### BRIEF
Nothing but the images should be left out when the entries are restated word for word.

### DATA PROVIDED
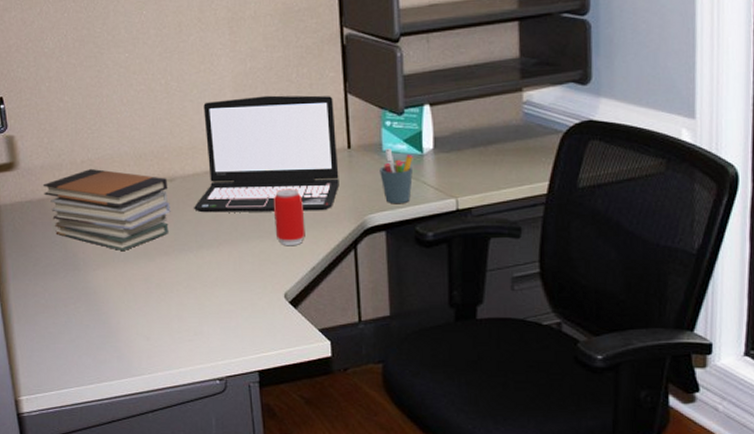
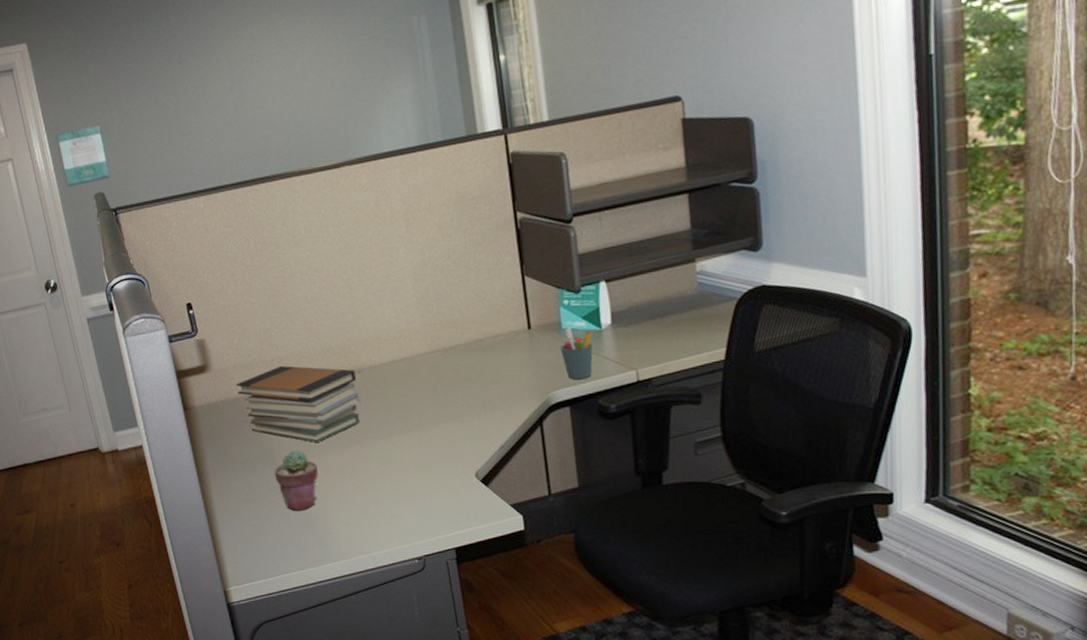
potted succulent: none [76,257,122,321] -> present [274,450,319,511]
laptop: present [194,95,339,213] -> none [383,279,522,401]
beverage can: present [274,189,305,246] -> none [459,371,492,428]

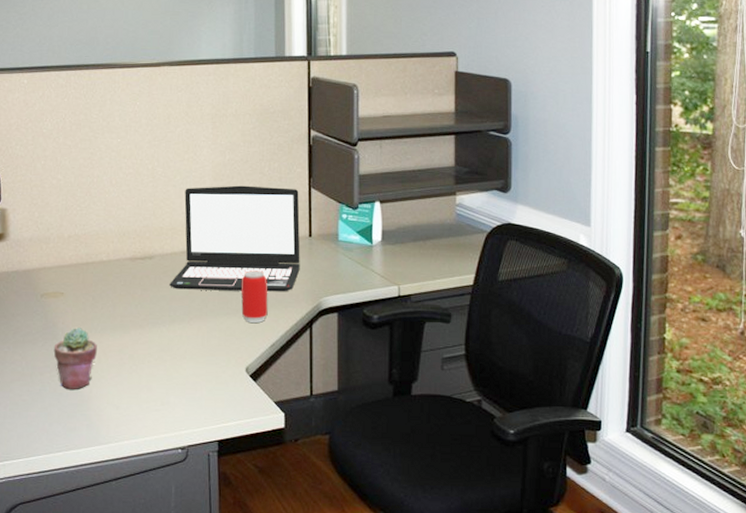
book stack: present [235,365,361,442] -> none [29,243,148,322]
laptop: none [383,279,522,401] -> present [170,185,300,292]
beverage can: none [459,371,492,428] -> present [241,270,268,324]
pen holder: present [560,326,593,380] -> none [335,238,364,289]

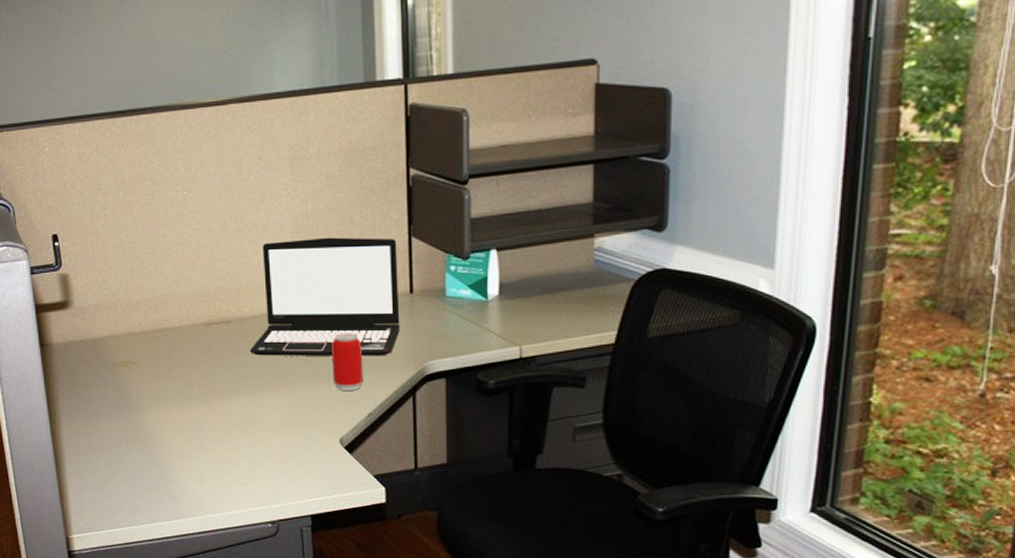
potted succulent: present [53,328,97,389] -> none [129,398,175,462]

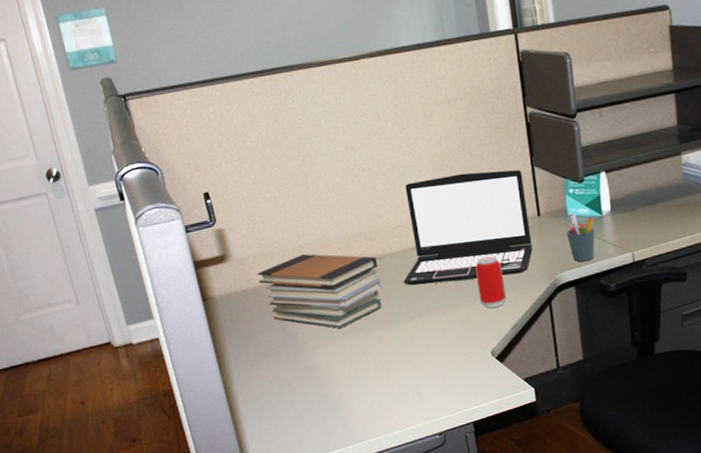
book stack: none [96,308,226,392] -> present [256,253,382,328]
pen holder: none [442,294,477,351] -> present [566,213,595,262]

### COMPLETED EXERCISE
potted succulent: none [76,257,122,321] -> present [274,450,319,511]
laptop: present [194,95,339,213] -> none [383,279,522,401]
beverage can: present [274,189,305,246] -> none [459,371,492,428]

book stack: present [235,365,361,442] -> none [29,243,148,322]
laptop: none [383,279,522,401] -> present [170,185,300,292]
beverage can: none [459,371,492,428] -> present [241,270,268,324]
pen holder: present [560,326,593,380] -> none [335,238,364,289]

potted succulent: present [53,328,97,389] -> none [129,398,175,462]

book stack: none [96,308,226,392] -> present [256,253,382,328]
pen holder: none [442,294,477,351] -> present [566,213,595,262]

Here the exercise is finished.